Concrete Works of Colorado, Inc. v. City and County of Denver, Colorado
Headline: Denial lets Denver’s race-based contracting program stand, leaving the Tenth Circuit’s ruling upholding city set-asides in place and affecting competing contractors and minority firms.
Holding: The Court denied the petition for review, leaving the Tenth Circuit’s ruling that Denver demonstrated a compelling interest to use race-conscious contracting measures in place.

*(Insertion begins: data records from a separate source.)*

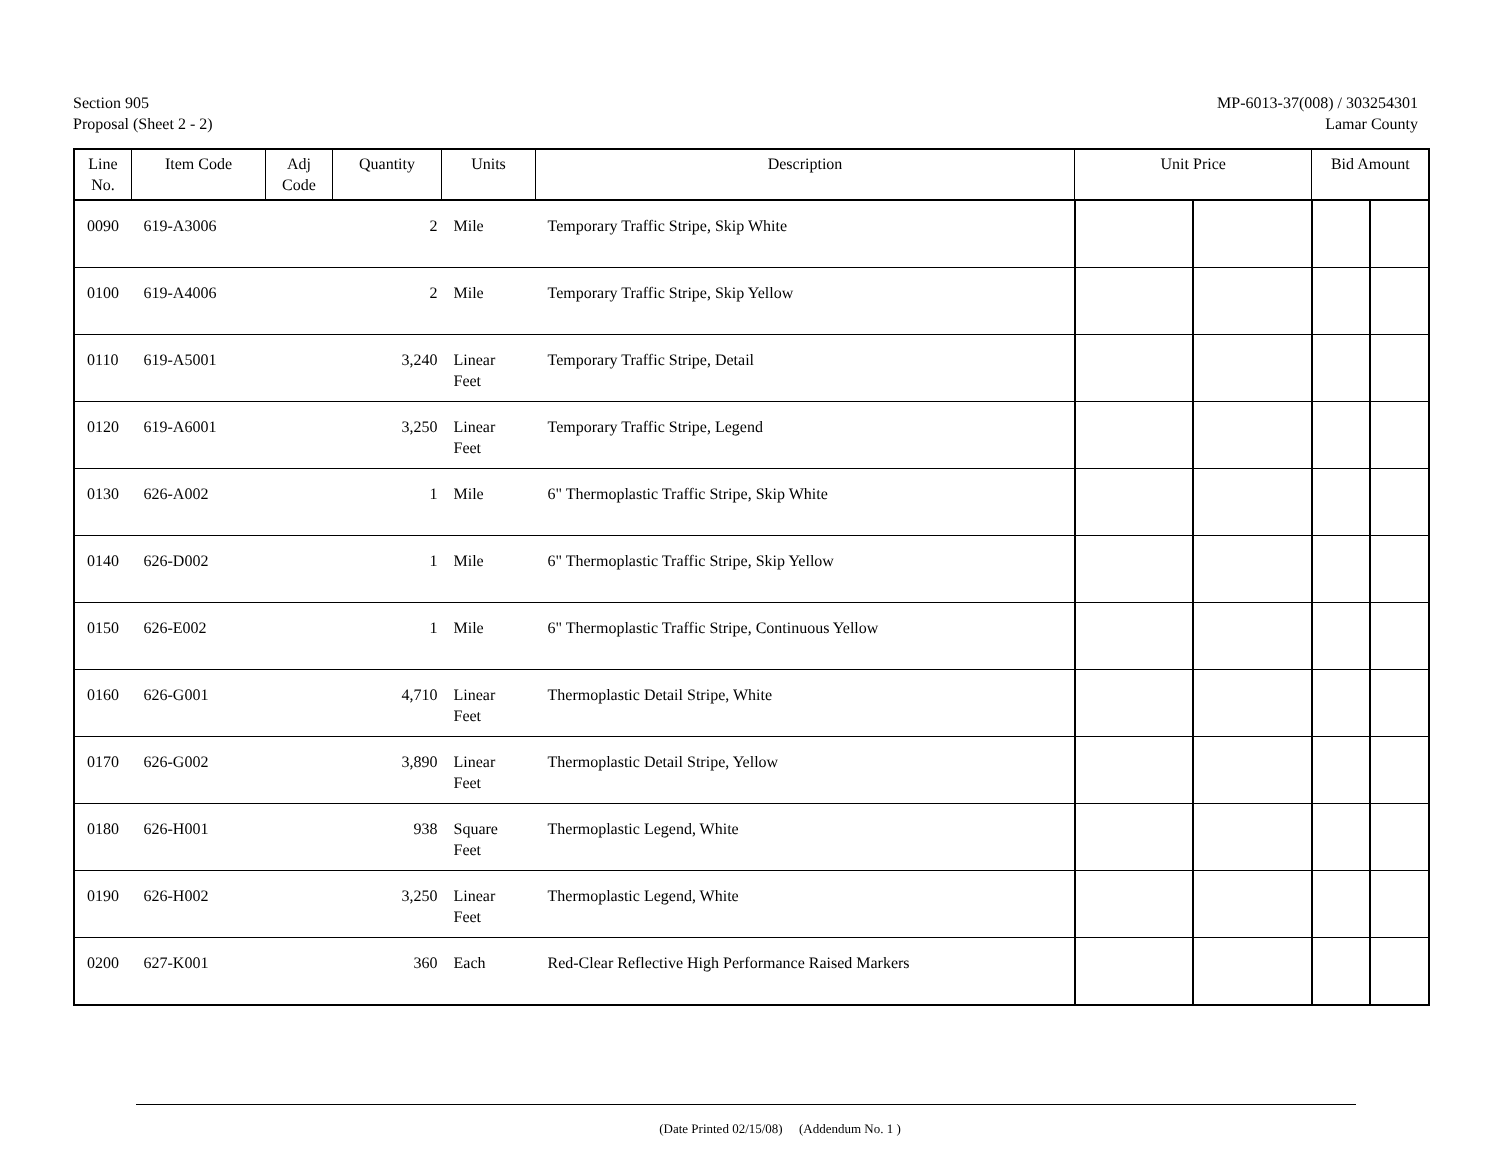Section 905
Proposal (Sheet 2 - 2)
MP-6013-37(008) / 303254301
Lamar County
| Line No. | Item Code | Adj Code | Quantity | Units | Description | Unit Price | | Bid Amount | |
| --- | --- | --- | --- | --- | --- | --- | --- | --- | --- |
| 0090 | 619-A3006 | | 2 | Mile | Temporary Traffic Stripe, Skip White | | | | |
| 0100 | 619-A4006 | | 2 | Mile | Temporary Traffic Stripe, Skip Yellow | | | | |
| 0110 | 619-A5001 | | 3,240 | Linear Feet | Temporary Traffic Stripe, Detail | | | | |
| 0120 | 619-A6001 | | 3,250 | Linear Feet | Temporary Traffic Stripe, Legend | | | | |
| 0130 | 626-A002 | | 1 | Mile | 6" Thermoplastic Traffic Stripe, Skip White | | | | |
| 0140 | 626-D002 | | 1 | Mile | 6" Thermoplastic Traffic Stripe, Skip Yellow | | | | |
| 0150 | 626-E002 | | 1 | Mile | 6" Thermoplastic Traffic Stripe, Continuous Yellow | | | | |
| 0160 | 626-G001 | | 4,710 | Linear Feet | Thermoplastic Detail Stripe, White | | | | |
| 0170 | 626-G002 | | 3,890 | Linear Feet | Thermoplastic Detail Stripe, Yellow | | | | |
| 0180 | 626-H001 | | 938 | Square Feet | Thermoplastic Legend, White | | | | |
| 0190 | 626-H002 | | 3,250 | Linear Feet | Thermoplastic Legend, White | | | | |
| 0200 | 627-K001 | | 360 | Each | Red-Clear Reflective High Performance Raised Markers | | | | |
(Date Printed 02/15/08) (Addendum No. 1 )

- Leaves Denver’s race-based contracting goals in effect for now
- Allows the city to continue disqualifying bids that fail minority participation goals
- Signals possible weakening of strict judicial scrutiny for race-conscious programs
Summary
Background
A Denver city government has used race-conscious goals in public construction contracting since the 1970s and adopted a 1990 ordinance setting yearly goals for minority and women-owned firms. A private construction contractor challenged the city’s rules, and after a trial a federal district court criticized the city’s statistical evidence and rejected the program. The Tenth Circuit reversed, finding Denver had shown a compelling interest to remedy discrimination, and the contractor sought the Supreme Court’s review.
Reasoning
The central question was whether Denver proved specific, pervasive past discrimination that would justify favoring firms identified by race. Justice Scalia, writing in dissent from the denial of review, argued the Tenth Circuit accepted only weak inferences and flawed statistics instead of the tough proof required by earlier decisions. He said the city’s studies failed to measure which minority firms were actually qualified or to control for firm size and experience. He also criticized the appeals court for shifting burdens and for applying de novo review rather than giving deference to the trial court’s factual findings.
Real world impact
Because the Supreme Court declined to take the case, the Tenth Circuit’s decision remains in effect, so Denver’s set-aside scheme continues for now. Scalia warned that leaving this ruling unreviewed may signal a reduced willingness by courts to demand strict, specific proof before permitting race-conscious government programs. The denial did not resolve the legal standards nationwide; the question of how appeals courts should review such evidence remains unsettled.
Dissents or concurrances
Justice Scalia dissented from the Court’s refusal to hear the case and urged review to resolve a circuit split and to reaffirm strict scrutiny and the requirement that governments identify discrimination specifically.